==== MATERIAL PROVIDED ====

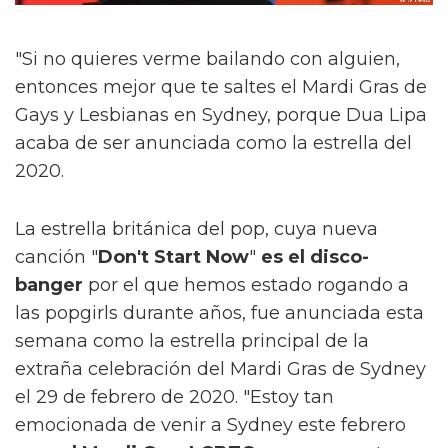
"Si no quieres verme bailando con alguien,
entonces mejor que te saltes el Mardi Gras de
Gays y Lesbianas en Sydney, porque Dua Lipa
acaba de ser anunciada como la estrella del
2020.
La estrella británica del pop, cuya nueva
canción "
Don't Start Now
"
es el disco-
banger
por el que hemos estado rogando a
las popgirls durante años, fue anunciada esta
semana como la estrella principal de la
extraña celebración del Mardi Gras de Sydney
el 29 de febrero de 2020. "Estoy tan
emocionada de venir a Sydney este febrero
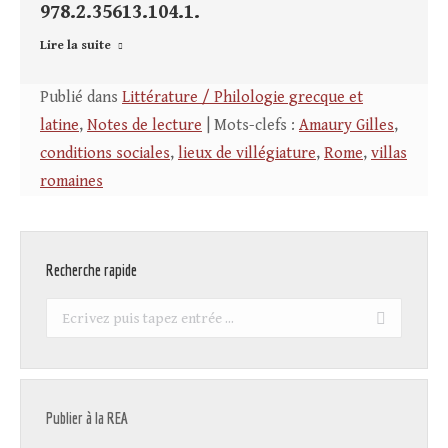
978.2.35613.104.1.
Lire la suite
Publié dans
Littérature / Philologie grecque et
latine
,
Notes de lecture
| Mots-clefs :
Amaury Gilles
,
conditions sociales
,
lieux de villégiature
,
Rome
,
villas
romaines
Recherche rapide
Recherche
:
Publier à la REA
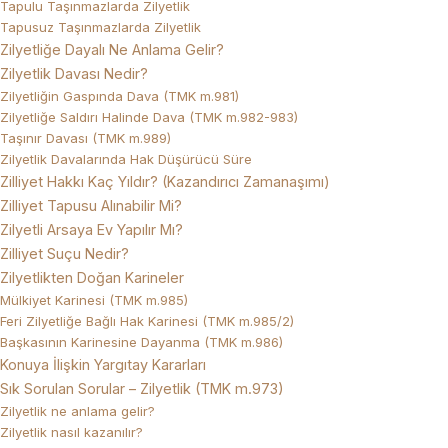
Tapulu Taşınmazlarda Zilyetlik
Tapusuz Taşınmazlarda Zilyetlik
Zilyetliğe Dayalı Ne Anlama Gelir?
Zilyetlik Davası Nedir?
Zilyetliğin Gaspında Dava (TMK m.981)
Zilyetliğe Saldırı Halinde Dava (TMK m.982-983)
Taşınır Davası (TMK m.989)
Zilyetlik Davalarında Hak Düşürücü Süre
Zilliyet Hakkı Kaç Yıldır? (Kazandırıcı Zamanaşımı)
Zilliyet Tapusu Alınabilir Mi?
Zilyetli Arsaya Ev Yapılır Mı?
Zilliyet Suçu Nedir?
Zilyetlikten Doğan Karineler
Mülkiyet Karinesi (TMK m.985)
Feri Zilyetliğe Bağlı Hak Karinesi (TMK m.985/2)
Başkasının Karinesine Dayanma (TMK m.986)
Konuya İlişkin Yargıtay Kararları
Sık Sorulan Sorular – Zilyetlik (TMK m.973)
Zilyetlik ne anlama gelir?
Zilyetlik nasıl kazanılır?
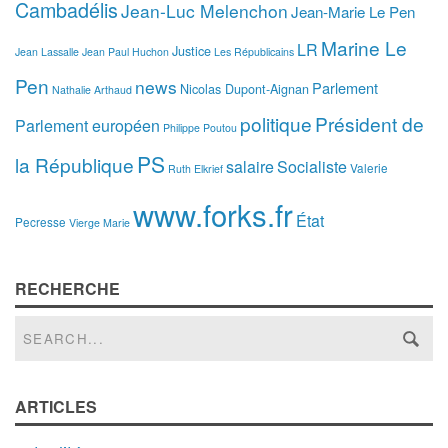
Cambadélis
Jean-Luc Melenchon
Jean-Marie Le Pen
Marine Le
LR
Justice
Jean Lassalle
Jean Paul Huchon
Les Républicains
Pen
news
Parlement
Nicolas Dupont-Aignan
Nathalie Arthaud
politique
Président de
Parlement européen
Philippe Poutou
PS
la République
salaire
Socialiste
Valerie
Ruth Elkrief
www.forks.fr
État
Pecresse
Vierge Marie
RECHERCHE
ARTICLES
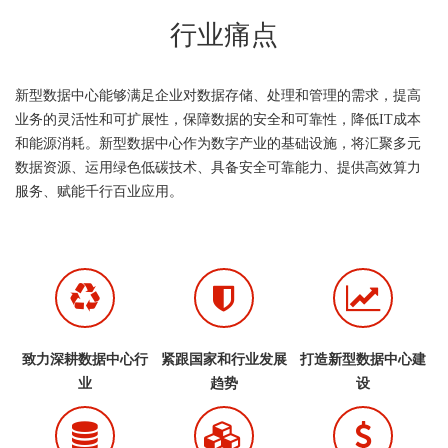
行业痛点
新型数据中心能够满足企业对数据存储、处理和管理的需求，提高
业务的灵活性和可扩展性，保障数据的安全和可靠性，降低IT成本
和能源消耗。新型数据中心作为数字产业的基础设施，将汇聚多元
数据资源、运用绿色低碳技术、具备安全可靠能力、提供高效算力
服务、赋能千行百业应用。
致力深耕数据中心行
紧跟国家和行业发展
打造新型数据中心建
业
趋势
设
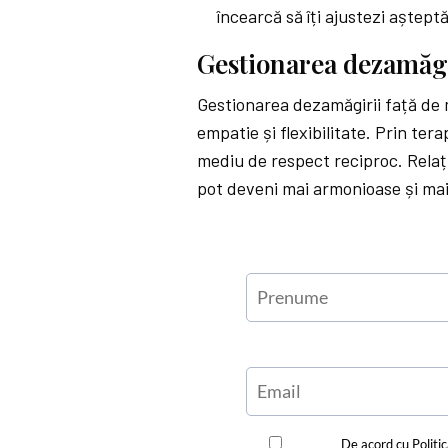
încearcă să îți ajustezi așteptă
Gestionarea dezamăgi
Gestionarea dezamăgirii față de
empatie și flexibilitate. Prin tera
mediu de respect reciproc. Relați
pot deveni mai armonioase și mai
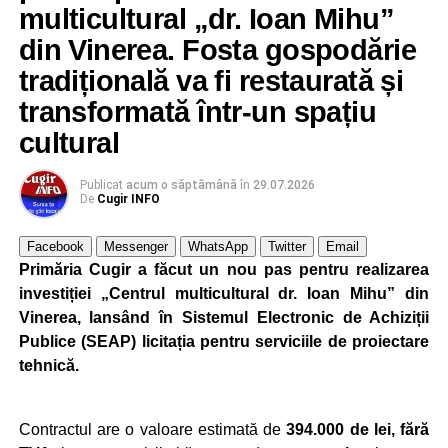
multicultural „dr. Ioan Mihu”
din Vinerea. Fosta gospodărie
Ultimele știri din Cugir
tradițională va fi restaurată și
Cum și-a construit un informatician din Cugir propria
transformată într-un spațiu
mașină solară. Vehiculul a ajuns și la o expoziție din
cultural
Berlin
Trei profesori ai Colegiului Național „David Prodan”
Publicat
acum o săptămână
în
29.07.2026
Cugir și-au perfecționat competențele prin
De
Cugir INFO
mobilități Erasmus+ în Croația
Facebook
Messenger
WhatsApp
Twitter
Email
Secretul succesului în afaceri, dezvăluit de
Primăria Cugir a făcut un nou pas pentru realizarea
antreprenorul Alexandru Jittu care a lucrat pentru
investiției „Centrul multicultural dr. Ioan Mihu” din
Elon Musk: „Dacă nu faci asta ai mari șanse să
Vinerea, lansând în Sistemul Electronic de Achiziții
ratezi”
Publice (SEAP) licitația pentru serviciile de proiectare
tehnică.
Facebook
Messenger
WhatsApp
Twitter
Email
Contractul are o valoare estimată de
394.000 de lei, fără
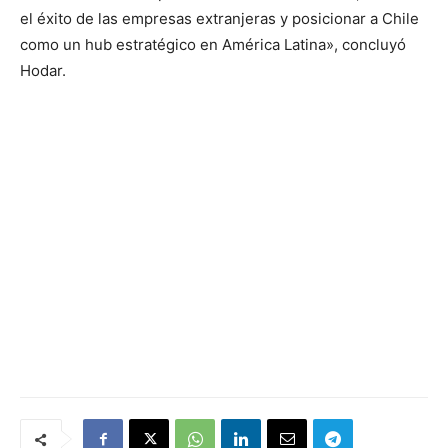
el éxito de las empresas extranjeras y posicionar a Chile
como un hub estratégico en América Latina», concluyó
Hodar.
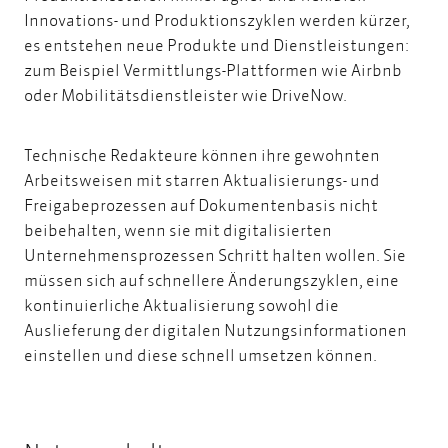
Innovations- und Produktionszyklen werden kürzer,
es entstehen neue Produkte und Dienstleistungen:
zum Beispiel Vermittlungs-Plattformen wie Airbnb
oder Mobilitätsdienstleister wie DriveNow.
Technische Redakteure können ihre gewohnten
Arbeitsweisen mit starren Aktualisierungs- und
Freigabeprozessen auf Dokumentenbasis nicht
beibehalten, wenn sie mit digitalisierten
Unternehmensprozessen Schritt halten wollen. Sie
müssen sich auf schnellere Änderungszyklen, eine
kontinuierliche Aktualisierung sowohl die
Auslieferung der digitalen Nutzungsinformationen
einstellen und diese schnell umsetzen können.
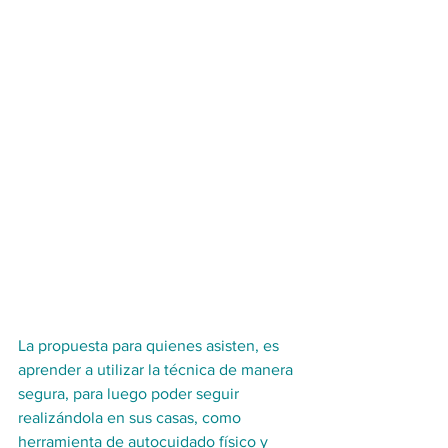
La propuesta para quienes asisten, es 
aprender a utilizar la técnica de manera 
segura, para luego poder seguir 
realizándola en sus casas, como 
herramienta de autocuidado físico y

====

● ABOUT THIS TASK:
Write down how many lines of the data above contain the word "anunciada", with nothing else.

● OUTPUT BELOW:
2